Mechanics of mineralized collagen fibrils upon transient loads

TL;DR

This study investigates the mechanical response and energy dissipation mechanisms of mineralized collagen fibrils under transient loads, revealing how mineralization affects nanomechanical behavior and damping, with implications for bioinspired material design.

Contribution

It provides new insights into the nanomechanical and energy dissipation behavior of mineralized collagen fibrils under transient loads, filling a knowledge gap at the molecular scale.

Findings

Decreasing wave speeds and Young's moduli with increased input velocity.

Stronger strengthening effect in the gap region due to hydroxyapatite accumulation.

Dissipative behavior remains unaffected by loading conditions or mineral percentage.

Abstract

Collagen is a key structural protein in the human body, which undergoes mineralization during the formation of hard tissues. Earlier studies have described the mechanical behavior of bone at different scales highlighting material features across hierarchical structures. Here we present a study that aims to understand the mechanical properties of mineralized collagen fibrils upon tensile/compressive transient loads, investigating how the kinetic energy propagates and it is dissipated at the molecular scale, thus filling a gap of knowledge in this area. These specific features are the mechanisms that Nature has developed to passively dissipate stress and prevent structural failures. In addition to the mechanical properties of the mineralized fibrils, we observe distinct nanomechanical behaviors for the two regions (i.e., overlap and gap) of the D-period to highlight the effect of the mineralization. We notice decreasing trends for both wave speeds and Young s moduli over input velocity with a marked strengthening effect in the gap region due to the accumulation of the hydroxyapatite. In contrast, the dissipative behavior is not affected by either loading conditions or the mineral percentage, showing a stronger dampening effect upon faster inputs compatible to the bone behavior at the macroscale.

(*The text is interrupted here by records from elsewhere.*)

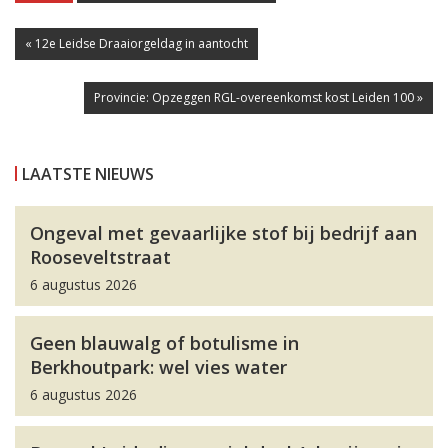
« 12e Leidse Draaiorgeldag in aantocht
Provincie: Opzeggen RGL-overeenkomst kost Leiden 100 »
LAATSTE NIEUWS
Ongeval met gevaarlijke stof bij bedrijf aan
Rooseveltstraat
6 augustus 2026
Geen blauwalg of botulisme in
Berkhoutpark: wel vies water
6 augustus 2026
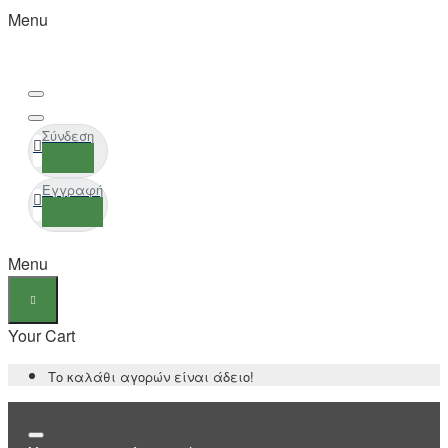
Menu
Σύνδεση
Εγγραφή
Menu
Your Cart
Το καλάθι αγορών είναι άδειο!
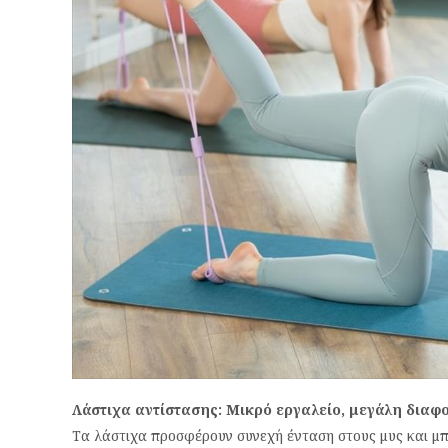
Λάστιχα αντίστασης: Μικρό εργαλείο, μεγάλη διαφ
Τα λάστιχα προσφέρουν συνεχή ένταση στους μυς και μπ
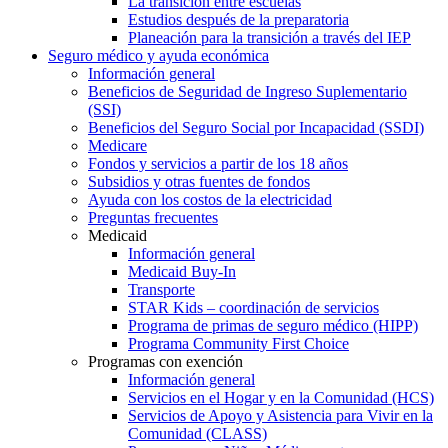
La transición entre escuelas
Estudios después de la preparatoria
Planeación para la transición a través del IEP
Seguro médico y ayuda económica
Información general
Beneficios de Seguridad de Ingreso Suplementario
(SSI)
Beneficios del Seguro Social por Incapacidad (SSDI)
Medicare
Fondos y servicios a partir de los 18 años
Subsidios y otras fuentes de fondos
Ayuda con los costos de la electricidad
Preguntas frecuentes
Medicaid
Información general
Medicaid Buy-In
Transporte
STAR Kids – coordinación de servicios
Programa de primas de seguro médico (HIPP)
Programa Community First Choice
Programas con exención
Información general
Servicios en el Hogar y en la Comunidad (HCS)
Servicios de Apoyo y Asistencia para Vivir en la
Comunidad (CLASS)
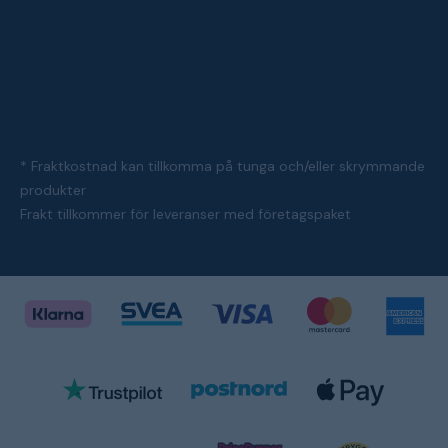
* Fraktkostnad kan tillkomma på tunga och/eller skrymmande
produkter
Frakt tillkommer för leveranser med företagspaket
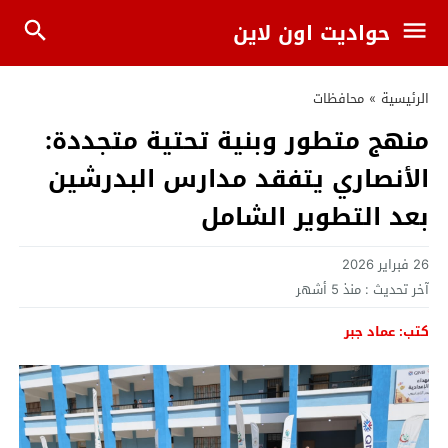
حواديت اون لاين
الرئيسية
»
محافظات
منهج متطور وبنية تحتية متجددة:
الأنصاري يتفقد مدارس البدرشين
بعد التطوير الشامل
26 فبراير 2026
آخر تحديث :
منذ 5 أشهر
كتب: عماد جبر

Our results improve the understanding of mineralized collagen composites unveiling the energy dissipative behavior of such materials. This impacts, besides the physiology, the design and characterization of new bioinspired composites for replacement devices (e.g., prostheses for sound transmission or conduction) and for optimized structures able to bear transient loads, e.g., impact, fatigue, in structural applications.